Almost due south of the old town, on the south bank of the Chaophraya River, is the very old temple of Wat Phutthaisawan. With its freshly whitewashed classically styled prang, the temple is easy to overlook. Most guidebooks do, but don't you make that mistake. The temple, with its skewed architecture, is quite interesting.

The Buddha images lining the cloister The Buddha images lining the cloister

The temple is said to have been built in the 14th century by King Ramathibodi I, the founder of Ayutthaya, on the site where he lived before setting up the capital on the other side of the river. A monument to King Ramathibodi I, King Nareusan, King Ekathotsarot and others can be seen in the parking lot of the temple.

Somewhere along the line, the temple's plan has been flipped around. If you go past the temple entrance and turn into a small parking lot east of the temple, you can see the old walls of the ubosot and some old chedis, showing that the entrance and temple grounds used to be on the east side of the prang.

A reclining Buddha image in the ruins of a side chapel A reclining Buddha image in the ruins of a side chapel

Today, you enter the temple complex on the west side, through a narrow walk between two buildings.
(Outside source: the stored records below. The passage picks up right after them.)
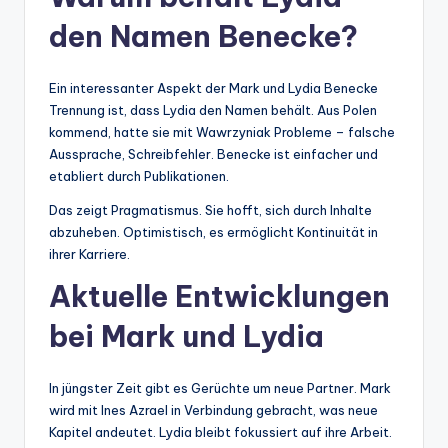
den Namen Benecke?
Ein interessanter Aspekt der Mark und Lydia Benecke
Trennung ist, dass Lydia den Namen behält. Aus Polen
kommend, hatte sie mit Wawrzyniak Probleme – falsche
Aussprache, Schreibfehler. Benecke ist einfacher und
etabliert durch Publikationen.
Das zeigt Pragmatismus. Sie hofft, sich durch Inhalte
abzuheben. Optimistisch, es ermöglicht Kontinuität in
ihrer Karriere.
Aktuelle Entwicklungen
bei Mark und Lydia
In jüngster Zeit gibt es Gerüchte um neue Partner. Mark
wird mit Ines Azrael in Verbindung gebracht, was neue
Kapitel andeutet. Lydia bleibt fokussiert auf ihre Arbeit.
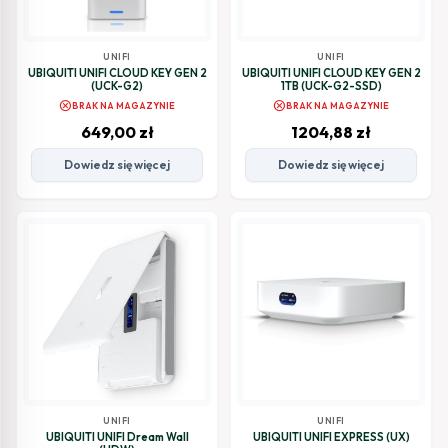
UNIFI
UNIFI
UBIQUITI UNIFI CLOUD KEY GEN 2
UBIQUITI UNIFI CLOUD KEY GEN 2
(UCK-G2)
1TB (UCK-G2-SSD)
cancel
cancel
BRAK NA MAGAZYNIE
BRAK NA MAGAZYNIE
649,00
zł
1204,88
zł
Dowiedz się więcej
Dowiedz się więcej
UNIFI
UNIFI
UBIQUITI UNIFI Dream Wall
UBIQUITI UNIFI EXPRESS (UX)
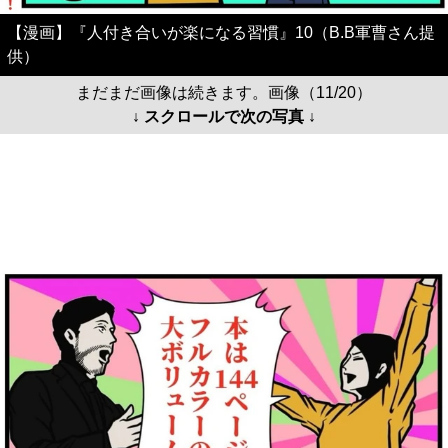
【漫画】『人付き合いが楽になる習慣』10（B.B軍曹さん提
供）
まだまだ画像は続きます。画像（11/20）
↓ スクロールで次の写真 ↓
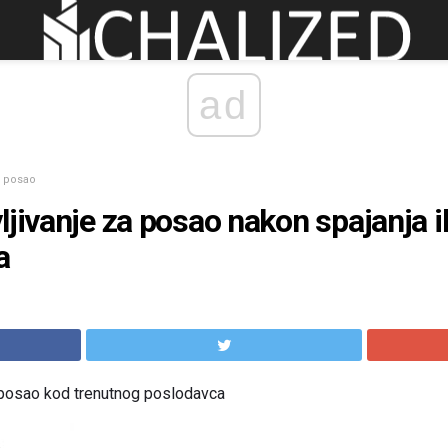
ad
za posao
jivanje za posao nakon spajanja il
a
 posao kod trenutnog poslodavca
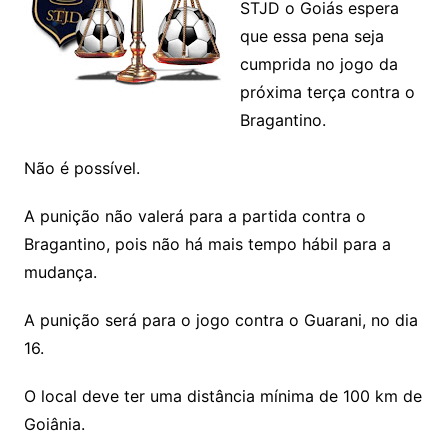
STJD o Goiás espera
que essa pena seja
cumprida no jogo da
próxima terça contra o
Bragantino.
Não é possível.
A punição não valerá para a partida contra o
Bragantino, pois não há mais tempo hábil para a
mudança.
A punição será para o jogo contra o Guarani, no dia
16.
O local deve ter uma distância mínima de 100 km de
Goiânia.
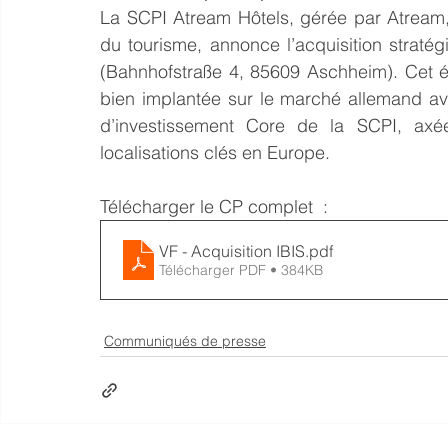
La SCPI Atream Hôtels, gérée par Atream,
du tourisme, annonce l’acquisition straté
(Bahnhofstraße 4, 85609 Aschheim). Cet ét
bien implantée sur le marché allemand ave
d’investissement Core de la SCPI, axée
localisations clés en Europe.
Télécharger le CP complet  : 
VF - Acquisition IBIS
.pdf
Télécharger PDF • 384KB
Communiqués de presse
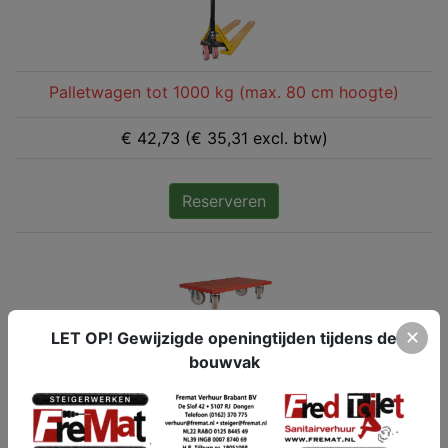
Palletwagen tot 1000 kg (max. 80 cm hoogte)
€ 42,73 (€ 35,31 excl. btw)
Reserveren
✕
LET OP! Gewijzigde openingtijden tijdens de
bouwvak
Plateau (100 kg) 40x30 cm
€ 7,12 (€ 5,89 excl. btw)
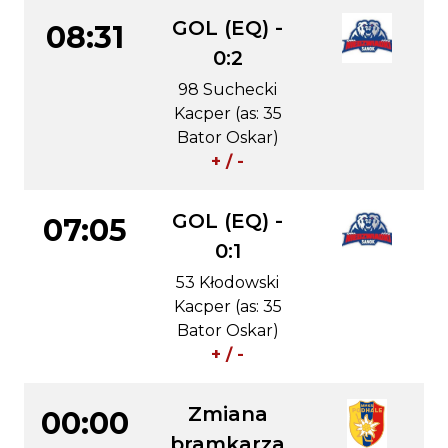
GOL (EQ) -
08:31
0:2
98 Suchecki
Kacper (as: 35
Bator Oskar)
+ / -
GOL (EQ) -
07:05
0:1
53 Kłodowski
Kacper (as: 35
Bator Oskar)
+ / -
Zmiana
00:00
bramkarza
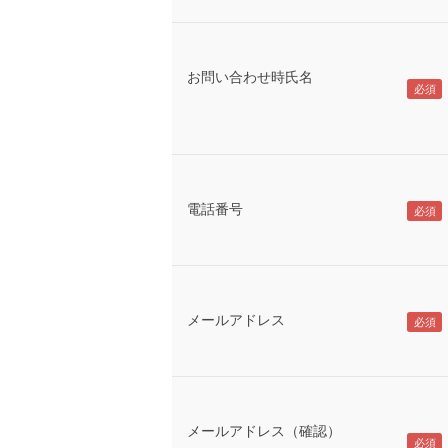
お問い合わせ時氏名
電話番号
メールアドレス
メールアドレス（確認）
The older building, on the right, with its pointed gothic windows, is said to have been the building where the kings of Ayutthaya stayed when visiting the temple. It is supposed to have some great murals, but was closed on our last visit.

Just past this building is the current ubosot(ordination hall), marked by large crumbling sema stones. Although newer than the prang, the ordination hall is still obviously very old. The Buddha image is not particulary remarkable, but the interior columns play a neat trick. We had to do a double-take. The columns are slanted inwards, giving a false sense of height and length to the relatively small ubosot.

The many small pagodas along the river bank The many small pagodas along the river bank

Opposite the ubosot are several small chedis bordering the path to the courtyard containing the prang. The courtyard is just large enough to contain the prang, which has a large sanctuary on the eastern side (another clue that the temple has been turned around). Note that on my last visit in December 2010 the cloister was closed.

The columns of the courtyard are also slanted inwards, more so towards the middle and then straightening up at the corners.

Returning back on the other side of the ubosot, you will see some small buildings and a chedi. The larger building is labeled as the king's dressing room, while the smaller is said to be a store for the king's costumes.